Failed design at the Bard Graduate Center

Bess Williamson Art

Last Friday, a crowd of mostly students and professors gathered at the Bard Graduate Center for Studies in the Decorative Arts, Design, and Culture to hear a series of talks on design topics ranging from experimental architecture to computer interfaces. Despite the conference title, Failed Design (and subtitle: “What were they thinking?”), most speakers described design stories of some success or at least mitigated failure. Daniel Barber of Columbia University described ventures into environmentally efficient architecture in the 1950s, including a series of modern “solar houses” and the MIT research team Victor and Aladar Ogyay’s calculations for non-mechanical climate control. These ventures may not have been adopted in any major way, but they were successful in creating non-governmental organizations to promote the cause.

Then there was the Towers complex in New Haven, a pair of apartment buildings designed as part of a large-scale urban renewal project in the 1950s and 1960s. As Yale University’s Francesca Russello Ammon noted, they never achieved the city’s stated goal of luring suburbanites back into the urban core, however they are still inhabited—evidence of at least partial success.



The structure of the symposium itself was flawed: each speaker answered questions after their own talk, instead of moderated questions as a panel.
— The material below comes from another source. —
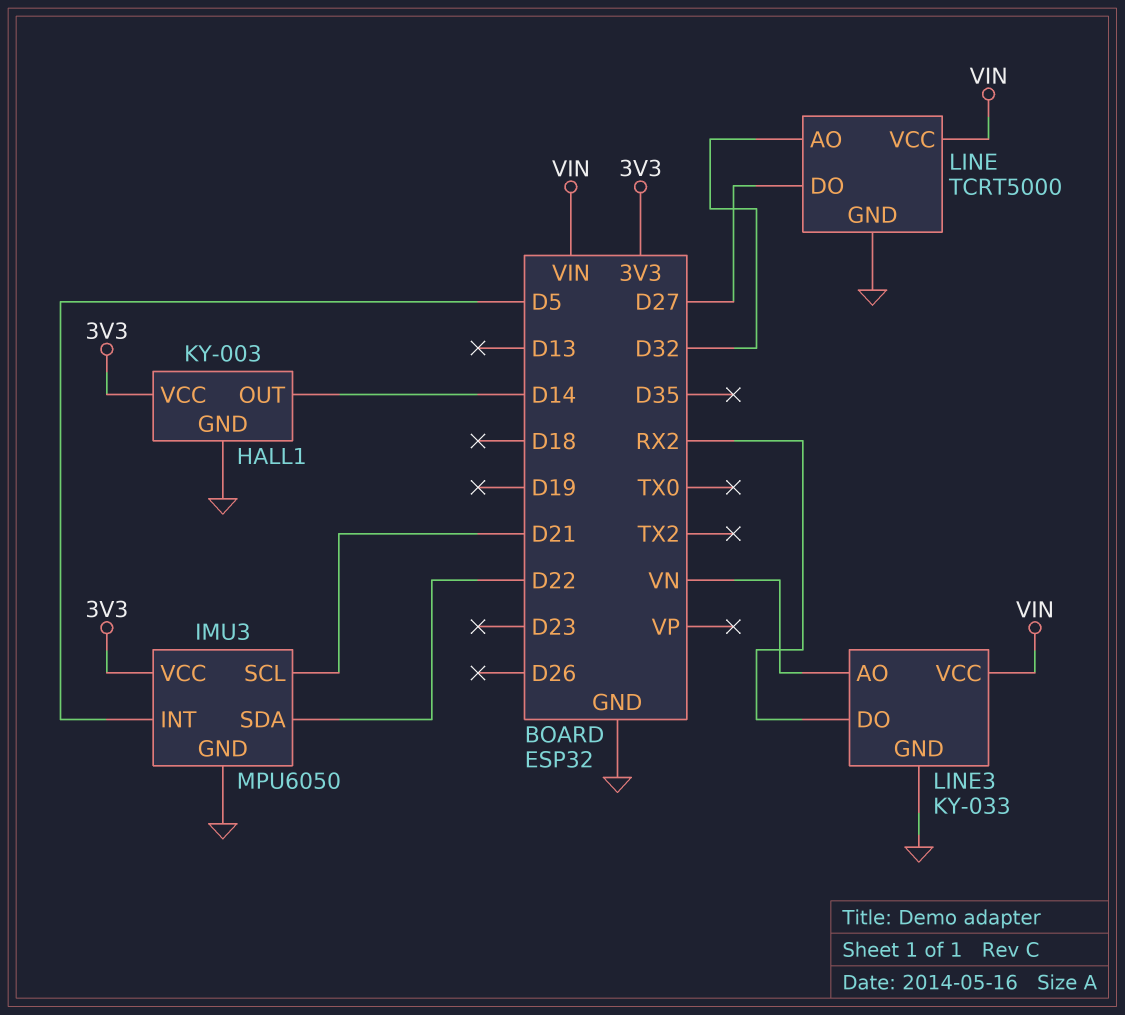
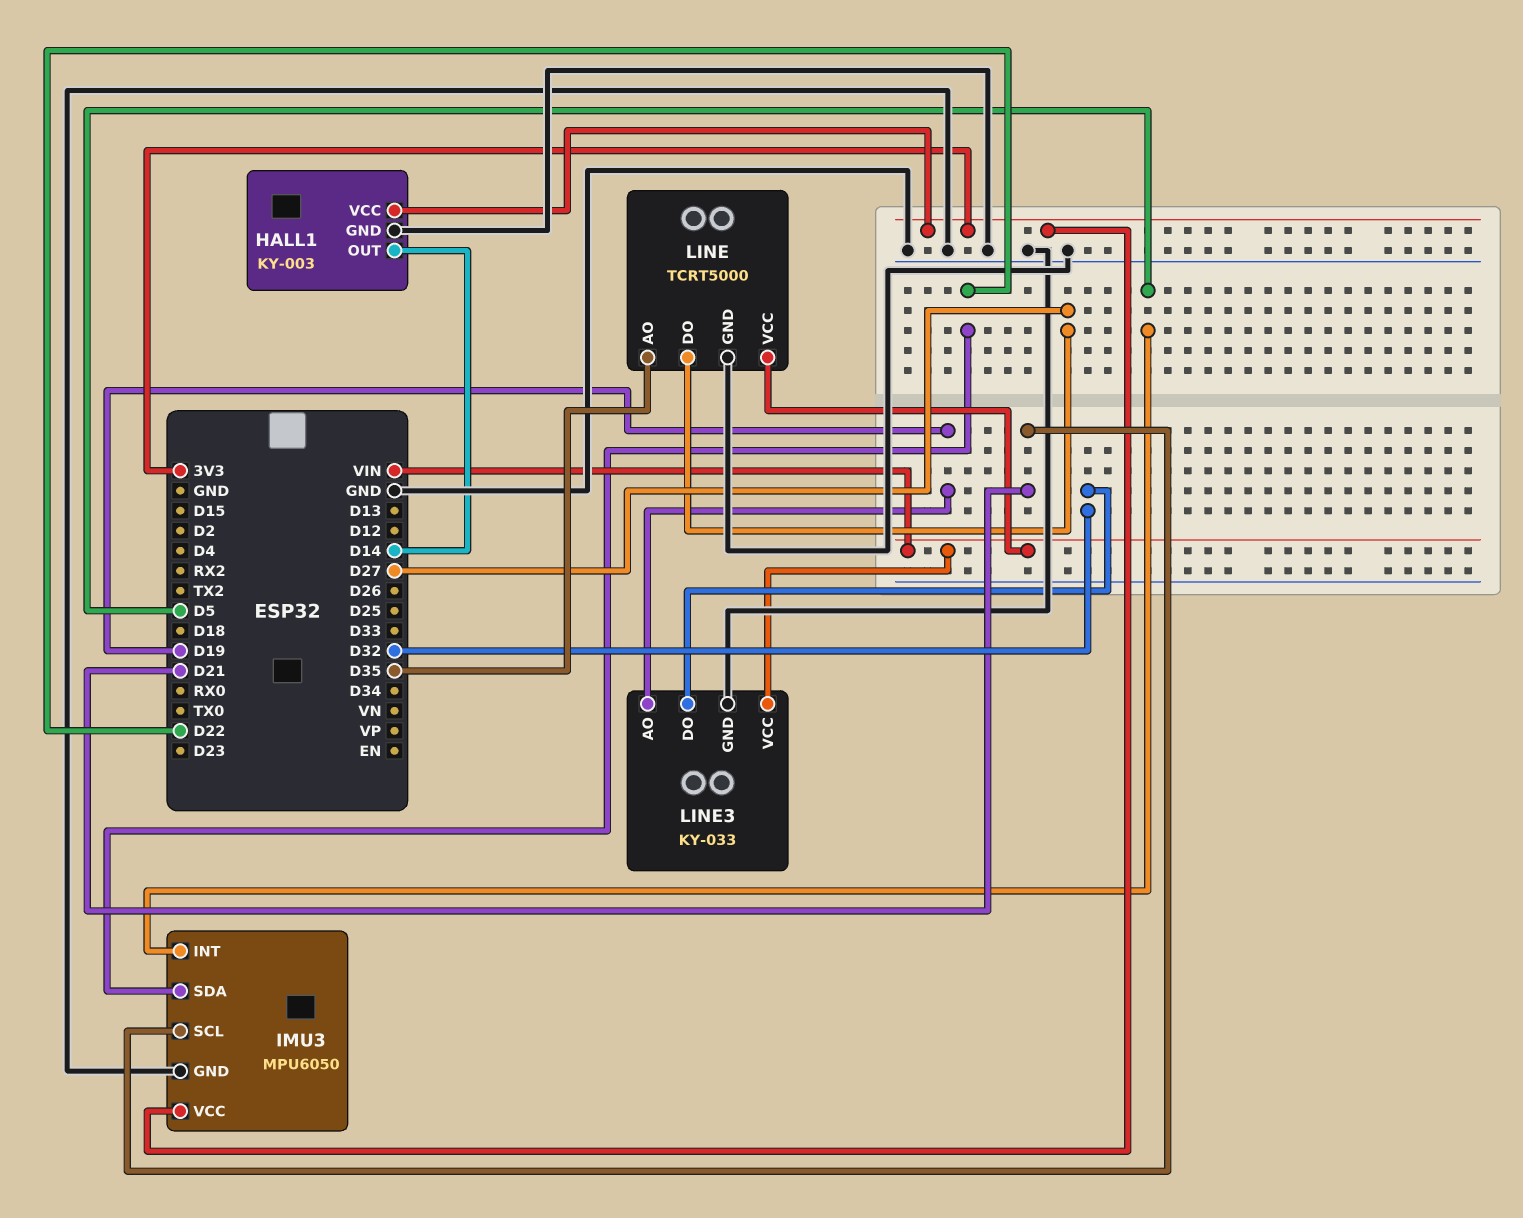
LINE pin AO: D32 -> D35
LINE3 pin AO: VN -> D19
LINE3 pin DO: RX2 -> D32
As a result, there were only offhand references to connections between the talks, such as John Vines’s paper on current Human-Computer Interaction models and Jesse Stein’s study of Charles and Ray Eames’s design for the IBM pavilion at the 1964 World’s Fair in New York. Vines considered how older users operate (or don’t) new computer interfaces, while Stein contended that the Eames’s Think projections—a multi-screen series that compared human decision-making to computer calculations—did little to explain the new technology to a popular audience. A discussion of how computers inform or confuse us could clearly be fodder for an interdisciplinary conference of its own.

Between these discussions of design failures, a successful designer offered his own perspective in a keynote address. William Drenttel spent a decade in advertising before launching his own studio in partnership with his wife, Jessica Helfand. Drenttel presented his experience as an alternative to what he sees as a failed model—the “Robin Hood” approach to design, in which designers siphon money from their projects for large corporations to pay for pro-bono side work. Drenttel has instead become something of a design entrepreneur, launching his own press in partnership with Helfand, establishing various online information projects including DesignObserver.com, and working with organizations (both as a designer, and as a board member) including the National Poetry Foundation and Teach for All. Drenttel advocates a more integrated role for the designer in social projects—not just designing the Web site, building, or interface, but being engaged in the mission and planning of these programs on a long-term basis. Drenttel reminded critics and historians that many people and institutions play a part in a design, and that their collaboration often determines success or failure.